Instead, look for Umenyiora to spend a final season in a Giants uniform ‐ with a premium on tending to his long-term health interests ‐ in the hope of hitting the market (assuming the team doesn’t hit him with a franchise tag) a year from now.
At that point, Umenyiora will be 31, and Pierre-Paul may well be among the league’s elite defenders. Yet even with JPP and Tuck on the edge, I believe Umenyiora is a luxury the Giants should try to afford.
For what it’s worth Dilfer, now an ESPN analyst, stridently agrees.
“I think it’s wrong to say, ‘Let’s save money in an area of strength to build up other areas of weakness,’ ” Dilfer says. “Instead, it should be, ‘Let’s spend money to make a great area even better.’
“It’s really, really hard to be truly great in any element of football, and when you get there, it makes up for a lot of other ills. Look at the Giants. They had a brutal secondary, and a couple of dudes I’d never heard of were playing linebacker, and they won. Not just the division, or a playoff game ‐ they won the Super Bowl.”
To illustrate his point, Dilfer references the “80-20 principle,” a popular business philosophy which, in part, supports the idea of nurturing one’s areas of excellence.
“Many of the best business people, especially in the Silicon Valley, would agree with [paying to retain Umenyiora],” Dilfer says. “The 80-20 model states that you should spend 80 percent of your time and resources on the 20 percent of what you’re good at ‐ ‘Let’s get better at what we’re best at.’ And I’ll tell you this: [Former Seahawks coach] Mike Holmgren would support your argument, because he believed you could never have too many good players at one position. It was [former GM] Tim Ruskell who felt, ‘Let’s not overpay our second best lineman when we can use that money elsewhere.’ ”

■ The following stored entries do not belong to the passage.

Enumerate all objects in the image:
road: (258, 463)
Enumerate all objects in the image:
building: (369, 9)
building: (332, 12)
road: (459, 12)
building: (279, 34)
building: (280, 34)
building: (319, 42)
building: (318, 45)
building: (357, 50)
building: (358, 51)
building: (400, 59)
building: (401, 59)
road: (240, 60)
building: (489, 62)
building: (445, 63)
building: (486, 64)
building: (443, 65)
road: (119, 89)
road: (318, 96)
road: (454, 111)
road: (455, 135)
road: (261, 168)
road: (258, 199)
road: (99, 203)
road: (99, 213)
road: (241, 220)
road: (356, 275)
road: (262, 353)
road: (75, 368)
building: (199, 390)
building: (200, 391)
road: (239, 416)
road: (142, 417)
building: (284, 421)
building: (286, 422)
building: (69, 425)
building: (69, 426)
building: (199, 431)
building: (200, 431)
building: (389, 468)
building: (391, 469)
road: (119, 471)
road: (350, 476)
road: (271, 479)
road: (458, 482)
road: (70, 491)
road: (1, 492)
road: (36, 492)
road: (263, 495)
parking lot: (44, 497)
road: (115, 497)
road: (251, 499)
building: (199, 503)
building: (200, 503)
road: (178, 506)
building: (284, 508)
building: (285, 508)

How’d that work out for Ruskell? Well, he was fired late in the 2009 season, a campaign in which Hutchinson blocked for Brett Favre and Adrian Peterson and came within a few yards of reaching Super Bowl XLIV.
The Seahawks, for what it’s worth, have used 12 players at left guard in the six seasons since Hutchinson’s departure. In an unexpected twist, Hutchinson, now 34, nearly became No. 13 ‐ released earlier this month by the Vikings, he paid a free-agent visit to the Seahawks before agreeing to a deal with the Tennessee Titans.
Hakim never rejoined the Rams, either, though he did reunite with Martz in 2006, the final year of career, when the former St. Louis coach was working as the Detroit Lions’ offensive coordinator. Hakim, who’d signed a five-year, $16-million deal with Detroit in ’02, struggled as a Lions starter and was released following the ’04 campaign. He spent a season with the New Orleans Saints before returning to Detroit.
By that point, the Greatest Show on Turf had long since pulled up its stakes.
“It’s hard to overpay to keep that strength when you’re a championship team, and it’s hard to keep a team together, because somebody’s going to overpay that guy in free agency,” Warner says. “And it’s hard for those players to understand that they might be thriving because of the situation they’re in and aren’t necessarily suited for a starring role.
“The result is that it ends up hurting both sides. Az thrived because of the situation he was in and what we asked him to do ‐ we played to his strengths, and we were fortunate to have him as our No. 3. Guys like that don’t come around very often, and when we lost him, we weren’t the same.”
I’m not saying the post-Umenyiora Giants will lose their first five games, as the 2002 Rams did, or embark upon a decade which features only two postseason appearances and a sole playoff victory (in the Rams’ case, a 27-20 triumph over the Seahawks in a 2004 first-round clash). But I do believe that the people responsible for letting Hakim and Hutchinson bolt would view things differently in hindsight; and I wonder if Mara, Tisch and Reese might be motivated to avoid a similar fate.
My advice on Umenyiora: Pay the man, conventional wisdom be damned.